Events als Content Kurze Beobachtung: Es ist ganz logisch, aber eben auch problematisch, wie Live-Events gerade in die „Digitalcontent“-Ecke wandern. Was schlecht ist, denn „Digitalcontent“ ist schwer zu monetarisieren (unendliche Auswahl, begrenzte Zeit). Gerade klassische Tech- oder Politikkonferenzen zum Beispiel ließen sich, je nach Networking-Element, locker digital veranstalten. Womit wir bei ganz anderen Profitabilitätsberechnungen sind (niedrigere Orga-Kosten, aber niedrigere Preise). Bei Musik etc. ist die Sache anders gelagert, denn „Live“ bedeutet Nähe zu Künstlern und zu den anderen Zuschauern. Aber genau solche Veranstaltungen dürften noch lange verboten bleiben.

Vertikale Medien Was mich vergangene Woche sehr gefreut hat: Dass die Riffreporter mit einer Recherche stärker ins öffentliche Bewusstsein gerückt sind, und dass Jan-Martin Wiarda mit seinem Blog langsam zur verlässlichsten journalistischen Anlaufstelle für Bildungsfragen wird.
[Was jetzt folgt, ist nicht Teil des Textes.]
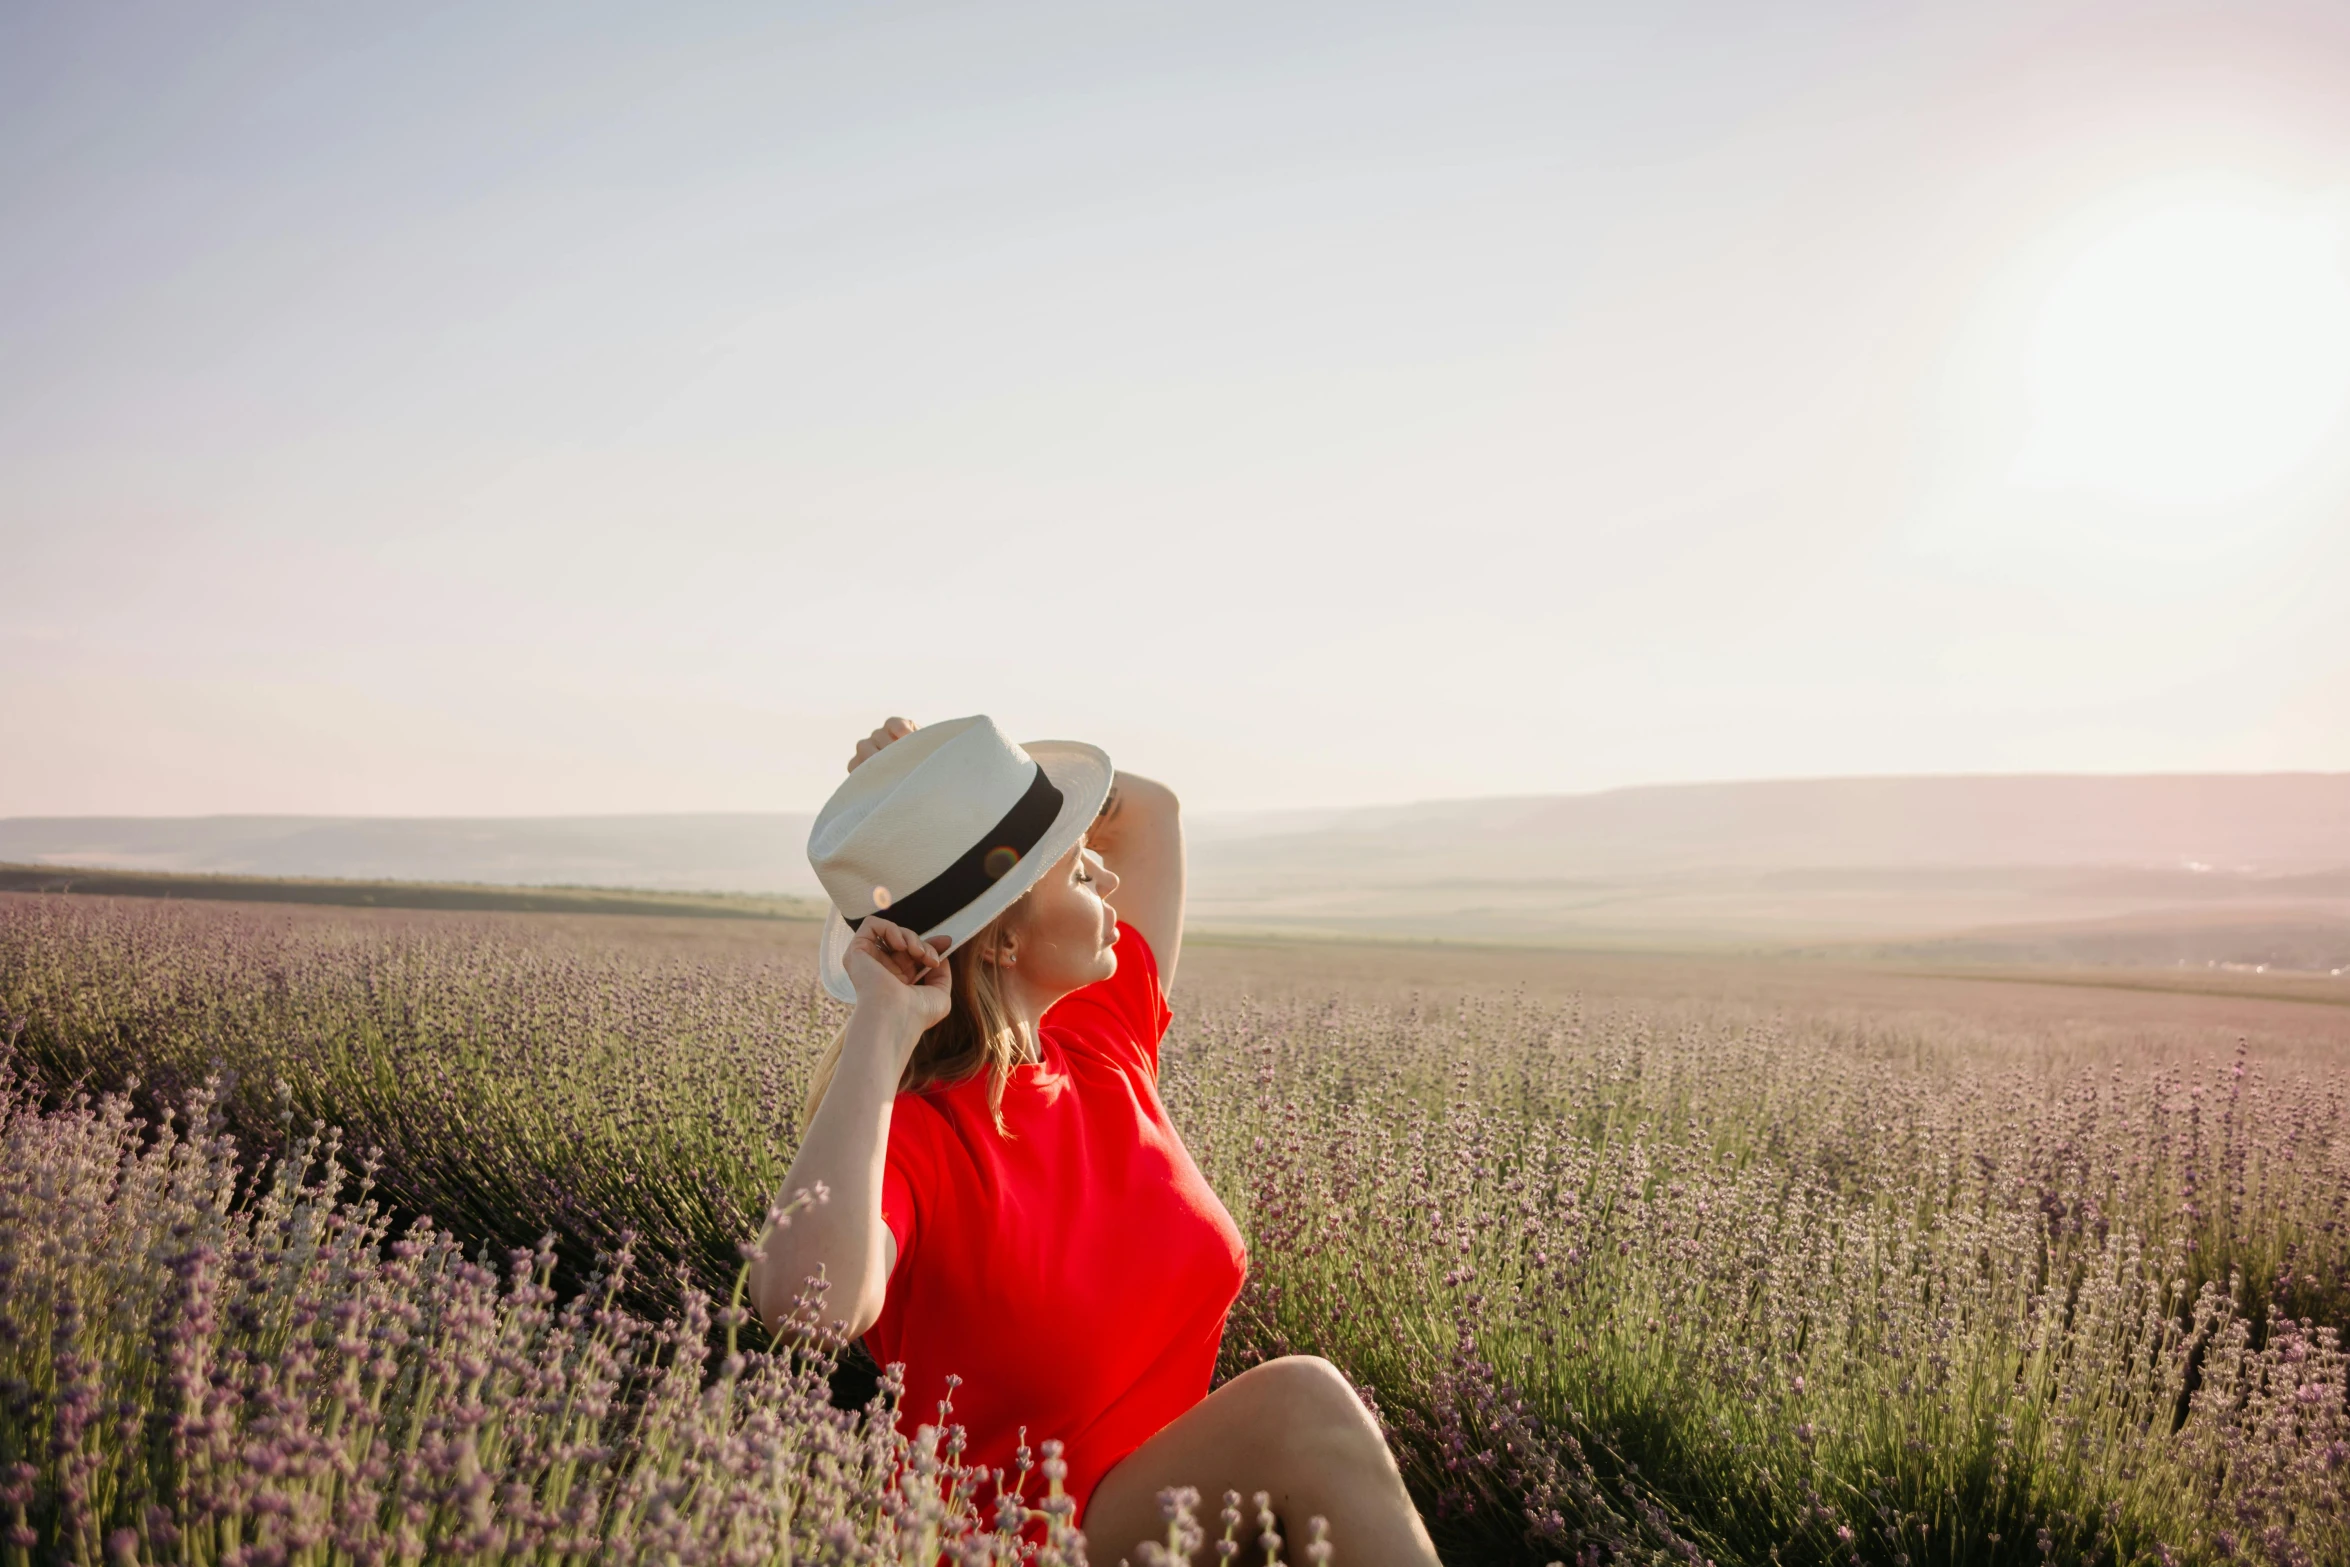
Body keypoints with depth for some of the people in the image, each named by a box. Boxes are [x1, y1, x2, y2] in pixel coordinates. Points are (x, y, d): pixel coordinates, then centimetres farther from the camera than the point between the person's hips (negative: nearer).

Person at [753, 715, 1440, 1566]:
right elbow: (804, 1301, -43)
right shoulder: (906, 1137, -20)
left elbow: (1147, 809, 12)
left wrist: (951, 772, -3)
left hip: (1179, 1488, 6)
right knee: (1300, 1405, -27)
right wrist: (882, 1025, -34)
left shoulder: (1103, 1043, -1)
Für regelmäßige Tages-Microblogs reicht im Moment die Zeit nicht, auch wegen der fehlenden Energie für tieferes Nachdenken außerhalb der Arbeitszeit. Aber je nerviger Social Media wieder wird, desto größer den Wunsch nach ausgeruhteren Gedanken. Deshalb „fahre ich das mal langsam hoch“, um im Duktus der Gegenwart zu bleiben. Eventuell gebe ich das Mikro-Format auch komplett auf und fächere wieder alles in einzelnen Beiträgen auf.
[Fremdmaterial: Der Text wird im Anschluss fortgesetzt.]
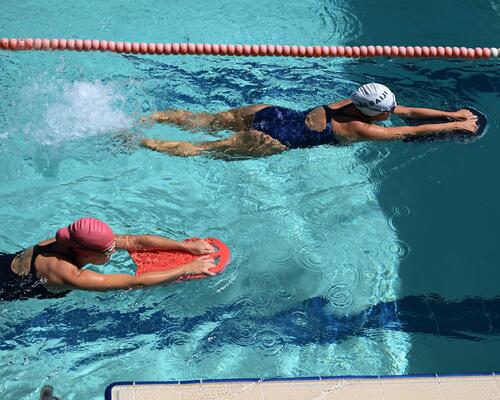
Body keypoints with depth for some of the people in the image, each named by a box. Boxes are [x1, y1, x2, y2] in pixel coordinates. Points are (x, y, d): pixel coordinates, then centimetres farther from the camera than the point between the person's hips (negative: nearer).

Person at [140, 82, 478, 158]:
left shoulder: (353, 102, 7)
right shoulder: (361, 129, -13)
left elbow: (408, 110, 16)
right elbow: (412, 131, -8)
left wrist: (450, 113, 16)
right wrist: (457, 126, 0)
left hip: (268, 113, 7)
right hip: (271, 140, -7)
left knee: (202, 122, 13)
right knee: (200, 149, -2)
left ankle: (143, 118, 14)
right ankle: (136, 142, -1)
Bei anderen Projekten zögere ich im Moment: Ich habe mir vor einiger Zeit die Domain internet-observatorium.de gesichert, um dort mehr Digitales zu bündeln. Aber da sind a) die Frage, ob Content-Zeit sinnvoll investierte Zeit ist und b) die Tatsache, dass im Zuge der Coronakrise das „Internet“ als separater Begriff (im Vergleich zu IRL oder AFK zum Beispiel) immer antiquierter wirkt. Mal sehen.